Дженна была ангельски терпелива.
— Это своеобразный вид белкового кода, но он — не ген. Ведь только пять процентов ДНК в наших геномах превращаются в гены. Остальное иногда называют «отходами ДНК». На этих «отходах» и специализировался Глен.
— И каких результатов он добивался? — спросил я.
— Ну, Глен, то есть мы с Гленом, пытались прочитать код этого странного генетического материала. Не в переносном смысле, как это принято понимать, а в самом прямом — по буквам и словам.
— Вам удалось формализовать язык генов?
— Не самих генов, а тех самых «отходов», остальных девяноста пяти процентов наших ДНК в хромосоме X.
— Понимаю, — пробормотал я, хотя если и понимал, то плохо. — А при чем тут смерть Глена?
— Он позвонил мне и сообщил, что окончательно перевел код, а текст вывел на дисплей… А когда я вошла в квартиру, он уже был мертв. — Девушка зарыдала. — Я боюсь, что его убили эти слова…
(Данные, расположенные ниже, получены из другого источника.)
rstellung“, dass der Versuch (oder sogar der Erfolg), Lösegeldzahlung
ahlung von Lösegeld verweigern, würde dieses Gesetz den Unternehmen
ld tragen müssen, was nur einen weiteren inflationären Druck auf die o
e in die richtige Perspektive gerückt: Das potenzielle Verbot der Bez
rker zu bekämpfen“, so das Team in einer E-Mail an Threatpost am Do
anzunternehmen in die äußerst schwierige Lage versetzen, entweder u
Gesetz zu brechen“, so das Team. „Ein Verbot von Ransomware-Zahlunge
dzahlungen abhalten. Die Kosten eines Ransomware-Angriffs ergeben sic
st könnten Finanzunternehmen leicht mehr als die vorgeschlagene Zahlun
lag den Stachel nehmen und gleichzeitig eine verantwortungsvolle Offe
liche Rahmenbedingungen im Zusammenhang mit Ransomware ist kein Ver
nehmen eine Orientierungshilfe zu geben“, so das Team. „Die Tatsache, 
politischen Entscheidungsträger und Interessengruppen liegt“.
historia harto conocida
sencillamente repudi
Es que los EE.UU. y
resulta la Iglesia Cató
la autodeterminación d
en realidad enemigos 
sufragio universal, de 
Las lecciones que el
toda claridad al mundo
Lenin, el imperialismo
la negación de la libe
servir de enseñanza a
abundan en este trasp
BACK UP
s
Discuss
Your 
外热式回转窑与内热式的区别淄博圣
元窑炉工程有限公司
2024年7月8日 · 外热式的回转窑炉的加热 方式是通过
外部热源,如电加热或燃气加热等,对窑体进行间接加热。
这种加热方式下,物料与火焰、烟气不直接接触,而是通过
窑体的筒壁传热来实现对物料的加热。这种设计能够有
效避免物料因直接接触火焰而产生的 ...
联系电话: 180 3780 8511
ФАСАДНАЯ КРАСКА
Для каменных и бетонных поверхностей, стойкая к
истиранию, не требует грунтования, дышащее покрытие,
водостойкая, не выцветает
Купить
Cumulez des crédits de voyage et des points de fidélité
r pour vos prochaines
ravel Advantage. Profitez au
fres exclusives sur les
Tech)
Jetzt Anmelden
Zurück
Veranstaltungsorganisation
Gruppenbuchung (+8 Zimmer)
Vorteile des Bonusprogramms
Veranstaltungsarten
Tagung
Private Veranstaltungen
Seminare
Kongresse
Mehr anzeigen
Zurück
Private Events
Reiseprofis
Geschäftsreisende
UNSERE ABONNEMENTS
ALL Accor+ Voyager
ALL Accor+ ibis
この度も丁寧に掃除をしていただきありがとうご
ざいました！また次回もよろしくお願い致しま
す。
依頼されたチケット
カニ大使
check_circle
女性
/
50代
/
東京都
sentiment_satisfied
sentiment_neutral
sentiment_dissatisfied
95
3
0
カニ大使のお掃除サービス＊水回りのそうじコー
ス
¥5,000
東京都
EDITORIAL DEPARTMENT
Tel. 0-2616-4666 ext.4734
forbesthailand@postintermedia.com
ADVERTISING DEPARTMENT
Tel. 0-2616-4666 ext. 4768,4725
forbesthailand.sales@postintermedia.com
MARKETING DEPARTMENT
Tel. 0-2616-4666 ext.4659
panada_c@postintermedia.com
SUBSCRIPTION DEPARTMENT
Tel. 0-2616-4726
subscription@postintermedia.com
— Конечно, все это могло оказаться чистейшей липой: девица убила приятеля и запудривает следствию мозги мудреными научными словечками… Но с другой стороны, результаты вскрытия не указали никакой явной причины, по которой все внутренние органы человека могли отказать одновременно, в одну секунду. «Картина такая, будто у него внутри все взорвалось», — вспомнил я слова инспектора Дейва.